Un esclave n’est esclave que parce qu’il est soumis, corps et âme, à une autorité qui ne le laisse s’exprimer. Mais si libéré, un esclave pourrait récupérer toutes les caractéristiques définissantes de l’humanité, jadis étouffées en lui, et qui attendaient des conditions favorables pour regagner leur souffle. De plus, un enfant sauvage, aussi éloigné du reste de l’humanité qu’il soit, demeure humain par origine. Il est naît humain et ne pourra jamais perdre cette humanité. D’emblée, certains enfants sauvages peuvent reprendre, si éduqués, les capacités rationnelles intellectuelles de l’humain. Ainsi, l’être humain ne peut pas perdre son humanité, puisque l’humanité en lui est innée.
L’humain est doté d’une conscience, de laquelle découlent des actions humaines, issues d’une réflexion humaine. C’est la conscience qui permet de distinguer l’homme des autres espèces animales. Sans une libre conscience et une maîtrise de soi, on ne saurait être humain. En nous privant d’agir et donc d’user de la raison que l’on détient, on nous prive de la fonction qu’est d’être humain. Mais l’on pourrait regagner nos caractéristiques fondatrices de notre humanité en étant libérés de l’autorité qui nous les a fait perdre.

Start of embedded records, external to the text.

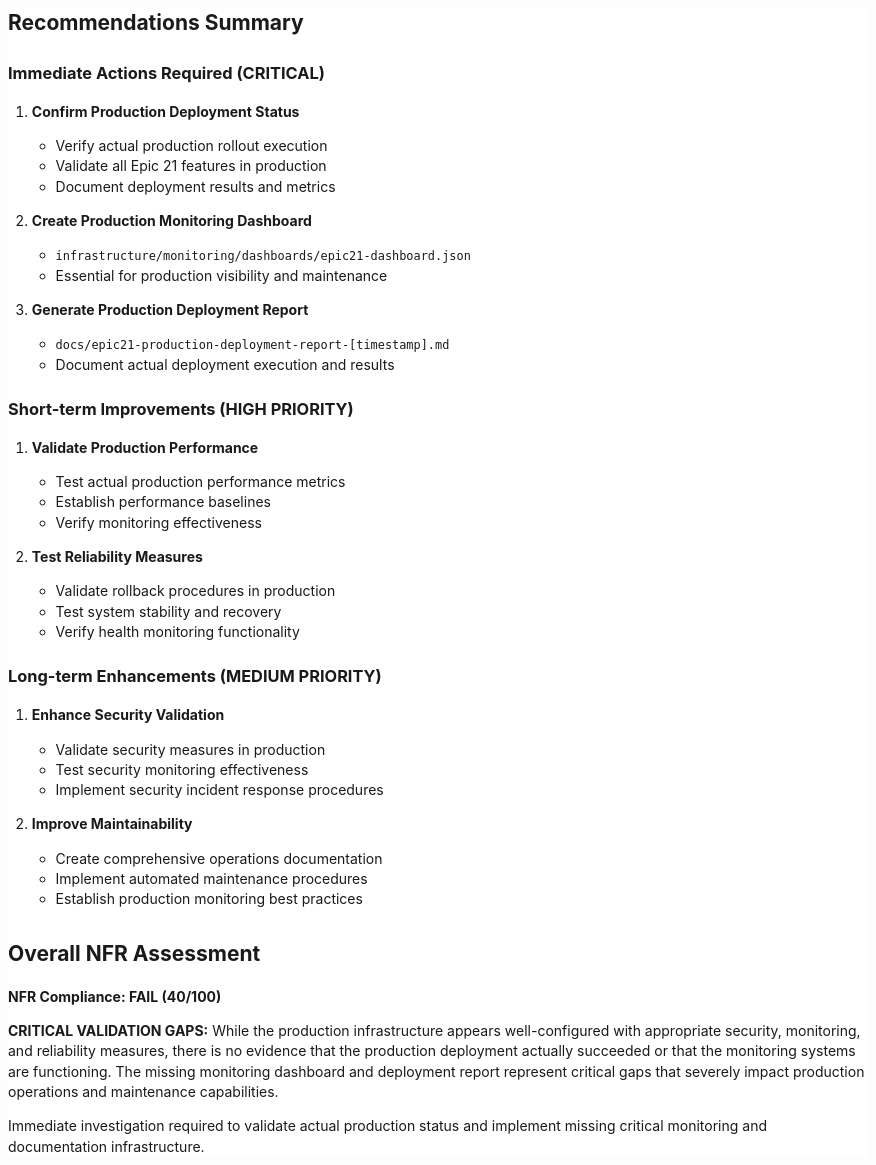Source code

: ## Recommendations Summary

### Immediate Actions Required (CRITICAL)
1. **Confirm Production Deployment Status**
   - Verify actual production rollout execution
   - Validate all Epic 21 features in production
   - Document deployment results and metrics

2. **Create Production Monitoring Dashboard**
   - `infrastructure/monitoring/dashboards/epic21-dashboard.json`
   - Essential for production visibility and maintenance

3. **Generate Production Deployment Report**
   - `docs/epic21-production-deployment-report-[timestamp].md`
   - Document actual deployment execution and results

### Short-term Improvements (HIGH PRIORITY)
1. **Validate Production Performance**
   - Test actual production performance metrics
   - Establish performance baselines
   - Verify monitoring effectiveness

2. **Test Reliability Measures**
   - Validate rollback procedures in production
   - Test system stability and recovery
   - Verify health monitoring functionality

### Long-term Enhancements (MEDIUM PRIORITY)
1. **Enhance Security Validation**
   - Validate security measures in production
   - Test security monitoring effectiveness
   - Implement security incident response procedures

2. **Improve Maintainability**
   - Create comprehensive operations documentation
   - Implement automated maintenance procedures
   - Establish production monitoring best practices

## Overall NFR Assessment

**NFR Compliance: FAIL (40/100)**

**CRITICAL VALIDATION GAPS:** While the production infrastructure appears well-configured with appropriate security, monitoring, and reliability measures, there is no evidence that the production deployment actually succeeded or that the monitoring systems are functioning. The missing monitoring dashboard and deployment report represent critical gaps that severely impact production operations and maintenance capabilities.

Immediate investigation required to validate actual production status and implement missing critical monitoring and documentation infrastructure.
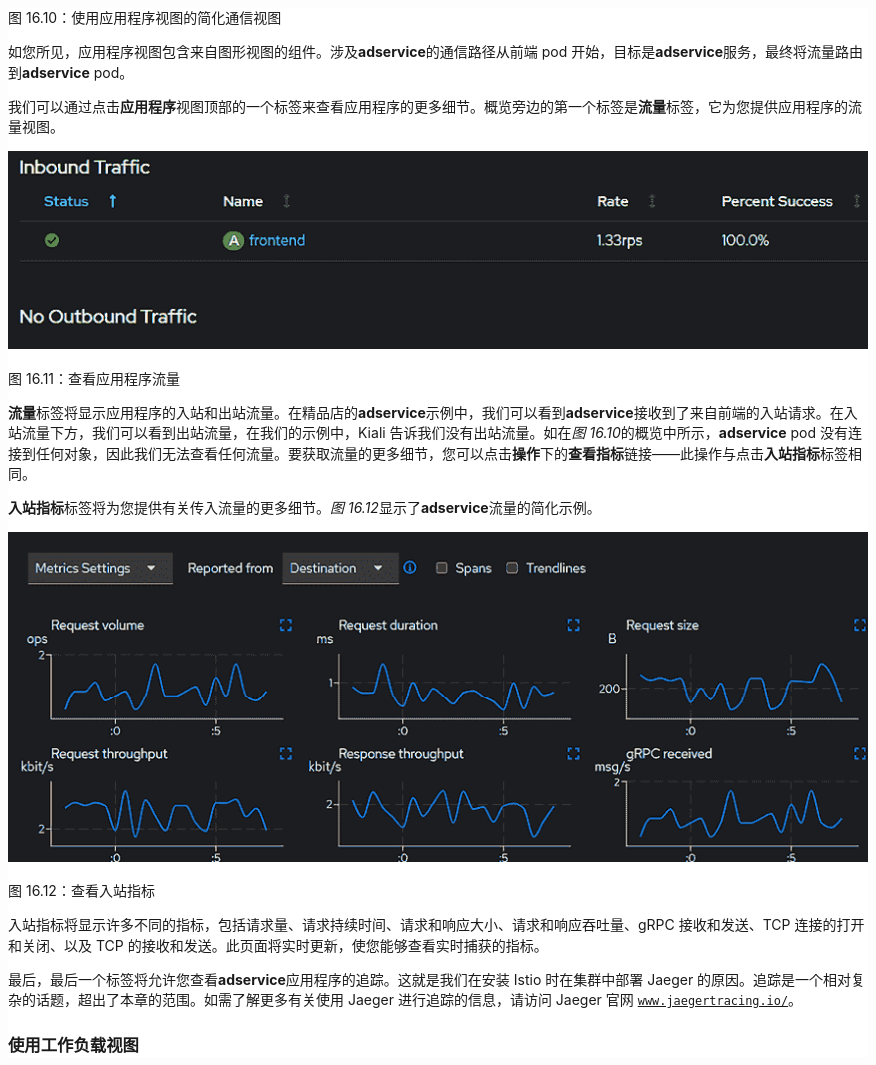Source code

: 图 16.10：使用应用程序视图的简化通信视图

如您所见，应用程序视图包含来自图形视图的组件。涉及**adservice**的通信路径从前端 pod 开始，目标是**adservice**服务，最终将流量路由到**adservice** pod。

我们可以通过点击**应用程序**视图顶部的一个标签来查看应用程序的更多细节。概览旁边的第一个标签是**流量**标签，它为您提供应用程序的流量视图。

![](img/B21165_16_11.png)

图 16.11：查看应用程序流量

**流量**标签将显示应用程序的入站和出站流量。在精品店的**adservice**示例中，我们可以看到**adservice**接收到了来自前端的入站请求。在入站流量下方，我们可以看到出站流量，在我们的示例中，Kiali 告诉我们没有出站流量。如在*图 16.10*的概览中所示，**adservice** pod 没有连接到任何对象，因此我们无法查看任何流量。要获取流量的更多细节，您可以点击**操作**下的**查看指标**链接——此操作与点击**入站指标**标签相同。

**入站指标**标签将为您提供有关传入流量的更多细节。*图 16.12*显示了**adservice**流量的简化示例。

![](img/B21165_16_12.png)

图 16.12：查看入站指标

入站指标将显示许多不同的指标，包括请求量、请求持续时间、请求和响应大小、请求和响应吞吐量、gRPC 接收和发送、TCP 连接的打开和关闭、以及 TCP 的接收和发送。此页面将实时更新，使您能够查看实时捕获的指标。

最后，最后一个标签将允许您查看**adservice**应用程序的追踪。这就是我们在安装 Istio 时在集群中部署 Jaeger 的原因。追踪是一个相对复杂的话题，超出了本章的范围。如需了解更多有关使用 Jaeger 进行追踪的信息，请访问 Jaeger 官网 [`www.jaegertracing.io/`](https://www.jaegertracing.io/)。

### 使用工作负载视图
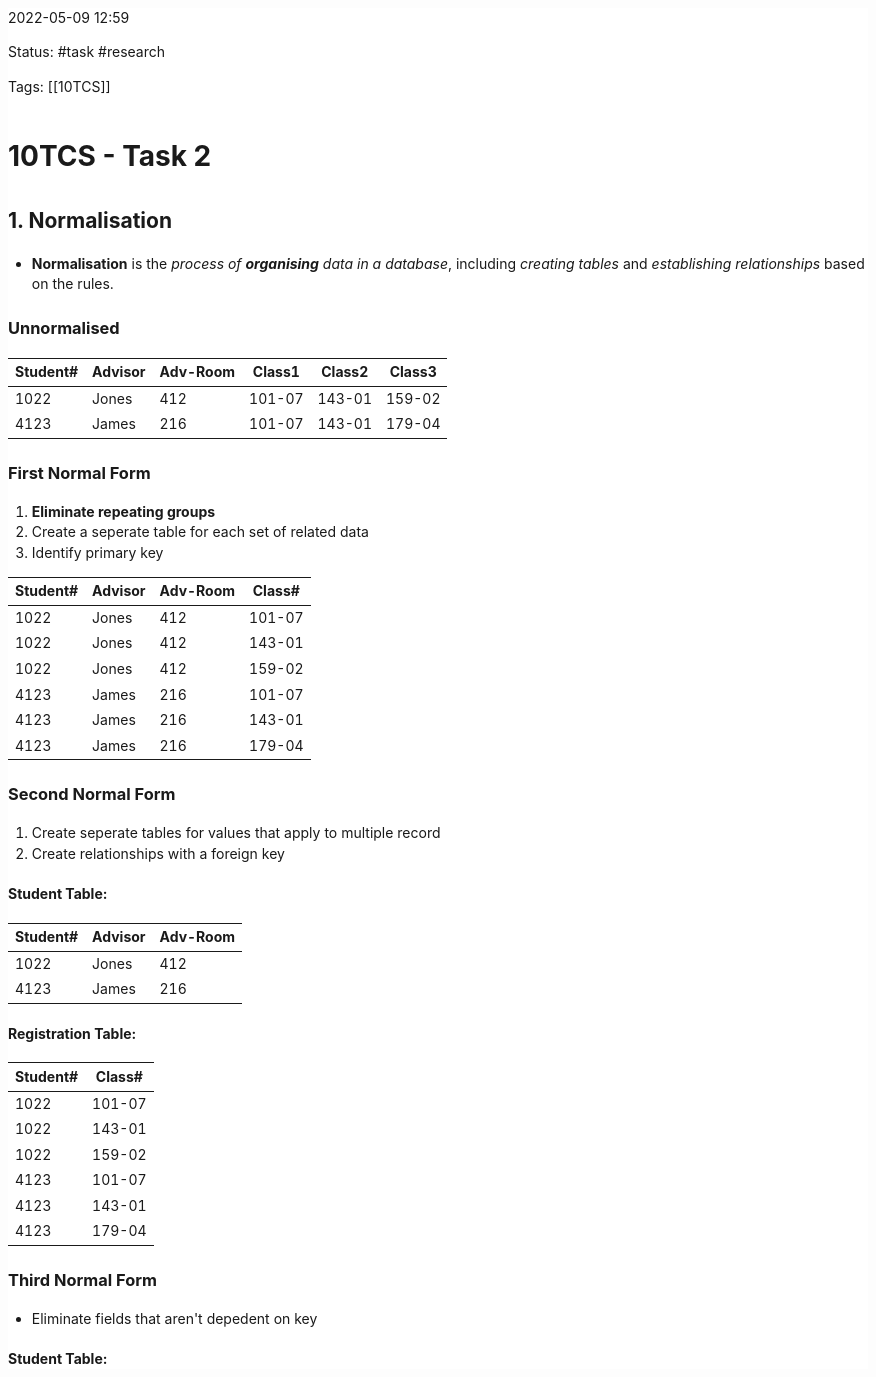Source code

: 2022-05-09 12:59

Status: #task #research 

Tags: [[10TCS]]

# 10TCS - Task 2
## 1. Normalisation
- **Normalisation** is the *process of **organising** data in a database*, including *creating tables* and *establishing relationships* based on the rules.
### Unnormalised
| Student# | Advisor | Adv-Room | Class1 | Class2 | Class3 |
| ------- | ------- | -------- | ------ | ------ | ------ |
| 1022    | Jones   | 412      | 101-07 | 143-01 | 159-02 |
| 4123    | James   | 216      | 101-07 | 143-01 | 179-04 | 
### First Normal Form
1. **Eliminate repeating groups**
2. Create a seperate table for each set of related data
3. Identify primary key

| Student# | Advisor | Adv-Room | Class# |
| -------- | ------- | -------- | ------ |
| 1022     | Jones   | 412      | 101-07 |
| 1022     | Jones   | 412      | 143-01 |
| 1022     | Jones   | 412      | 159-02 |
| 4123     | James   | 216      | 101-07 |
| 4123     | James   | 216      | 143-01 |
| 4123     | James   | 216      | 179-04 |
### Second Normal Form
1. Create seperate tables for values that apply to multiple record
2. Create relationships with a foreign key
#### Student Table:
| Student# | Advisor | Adv-Room |
| -------- | ------- | -------- |
| 1022     | Jones   | 412      |
| 4123     | James   | 216      | 
#### Registration Table:
| Student# | Class# |
| -------- | ------ |
| 1022     | 101-07 |
| 1022     | 143-01 |
| 1022     | 159-02 |
| 4123     | 101-07 |
| 4123     | 143-01 |
| 4123     | 179-04 | 
### Third Normal Form
- Eliminate fields that aren't depedent on key
#### Student Table:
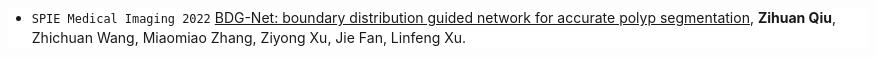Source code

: - `SPIE Medical Imaging 2022` [BDG-Net: boundary distribution guided network for accurate polyp segmentation](https://arxiv.org/pdf/2201.00767), **Zihuan Qiu**, Zhichuan Wang, Miaomiao Zhang, Ziyong Xu, Jie Fan, Linfeng Xu.
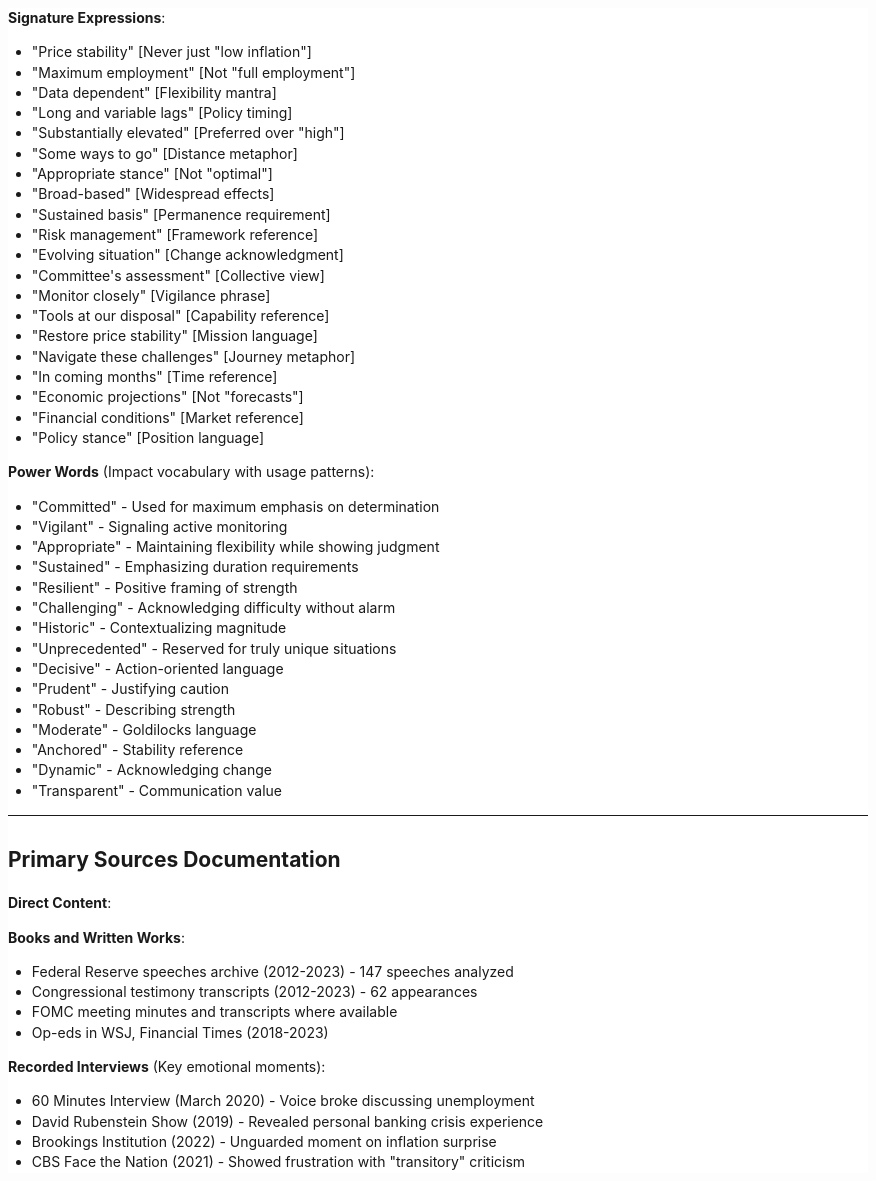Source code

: **Signature Expressions**:
- "Price stability" [Never just "low inflation"]
- "Maximum employment" [Not "full employment"]
- "Data dependent" [Flexibility mantra]
- "Long and variable lags" [Policy timing]
- "Substantially elevated" [Preferred over "high"]
- "Some ways to go" [Distance metaphor]
- "Appropriate stance" [Not "optimal"]
- "Broad-based" [Widespread effects]
- "Sustained basis" [Permanence requirement]
- "Risk management" [Framework reference]
- "Evolving situation" [Change acknowledgment]
- "Committee's assessment" [Collective view]
- "Monitor closely" [Vigilance phrase]
- "Tools at our disposal" [Capability reference]
- "Restore price stability" [Mission language]
- "Navigate these challenges" [Journey metaphor]
- "In coming months" [Time reference]
- "Economic projections" [Not "forecasts"]
- "Financial conditions" [Market reference]
- "Policy stance" [Position language]

**Power Words** (Impact vocabulary with usage patterns):
- "Committed" - Used for maximum emphasis on determination
- "Vigilant" - Signaling active monitoring
- "Appropriate" - Maintaining flexibility while showing judgment
- "Sustained" - Emphasizing duration requirements
- "Resilient" - Positive framing of strength
- "Challenging" - Acknowledging difficulty without alarm
- "Historic" - Contextualizing magnitude
- "Unprecedented" - Reserved for truly unique situations
- "Decisive" - Action-oriented language
- "Prudent" - Justifying caution
- "Robust" - Describing strength
- "Moderate" - Goldilocks language
- "Anchored" - Stability reference
- "Dynamic" - Acknowledging change
- "Transparent" - Communication value

---

## Primary Sources Documentation

**Direct Content**:

**Books and Written Works**:
- Federal Reserve speeches archive (2012-2023) - 147 speeches analyzed
- Congressional testimony transcripts (2012-2023) - 62 appearances
- FOMC meeting minutes and transcripts where available
- Op-eds in WSJ, Financial Times (2018-2023)

**Recorded Interviews** (Key emotional moments):
- 60 Minutes Interview (March 2020) - Voice broke discussing unemployment
- David Rubenstein Show (2019) - Revealed personal banking crisis experience  
- Brookings Institution (2022) - Unguarded moment on inflation surprise
- CBS Face the Nation (2021) - Showed frustration with "transitory" criticism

Cette perte ne serait que « temporelle ». Mais pouvons-nous employer le terme « perte » lui-même ? Car en nous demeure toujours cette part d’humanité innée, cette humanité biologique, que même les enfants sauvages abandonnés à leur plus jeune âge conserveront. Dire que l’on est né humain semble suffisant pour déterminer notre appartenance définitive à l’humanité.